*What needs to be done*: Word for word, copy out the data below, omitting pictures.

Page layout parsing data
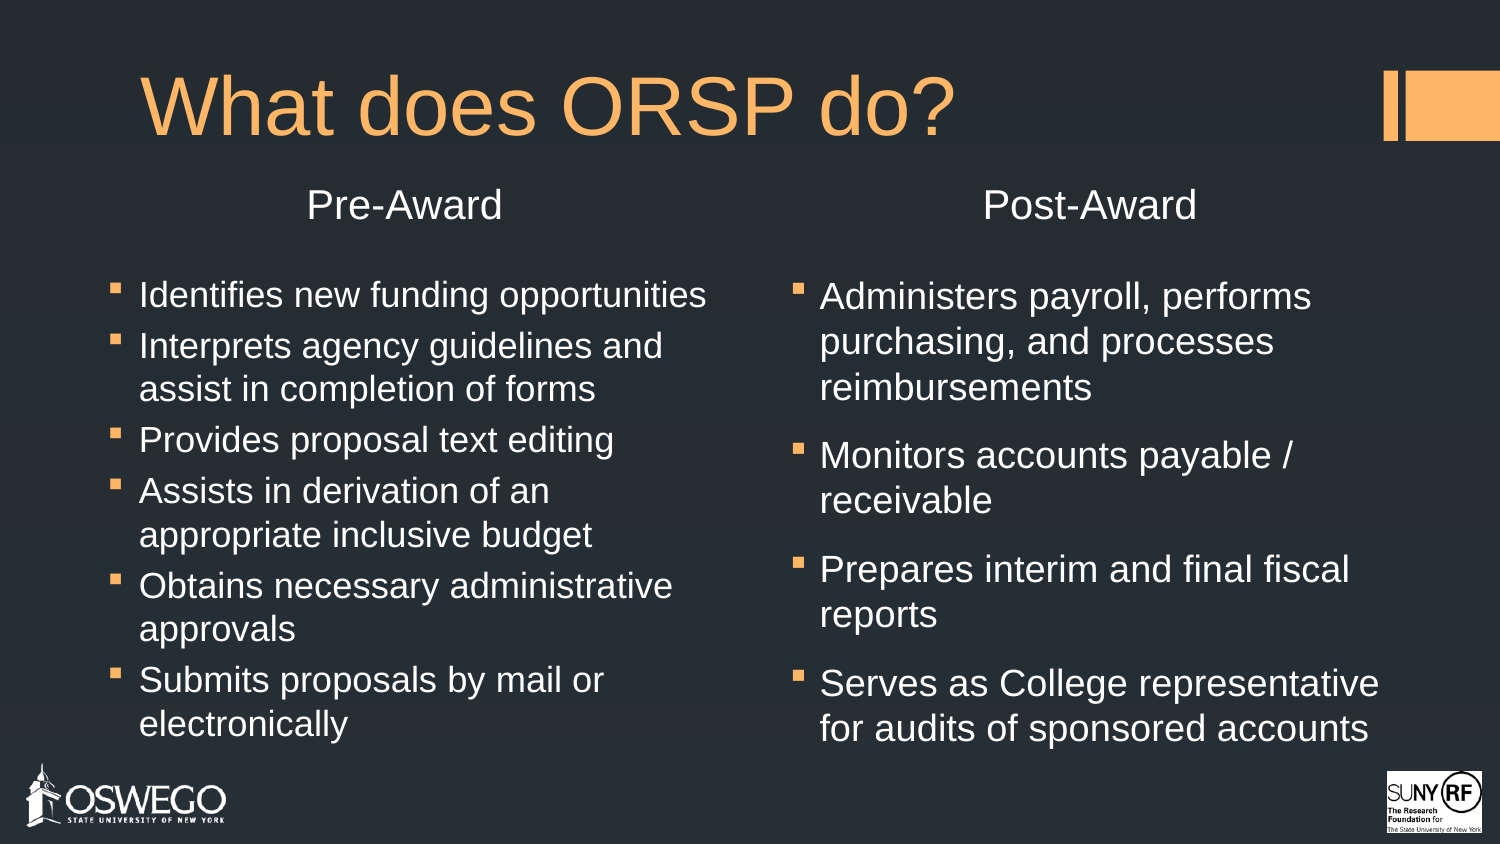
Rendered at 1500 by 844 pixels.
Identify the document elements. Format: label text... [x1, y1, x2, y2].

picture [1386, 771, 1482, 833]
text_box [74, 169, 736, 760]
title What does ORSP do? [125, 17, 1325, 160]
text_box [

*Problem solution*:
Rendered at 1500 by 844 pixels.
Identify the document elements. Format: label text... [x1, y1, x2, y2].

picture [1386, 771, 1482, 833]
text_box [74, 169, 736, 760]
title What does ORSP do? [125, 17, 1325, 160]
text_box [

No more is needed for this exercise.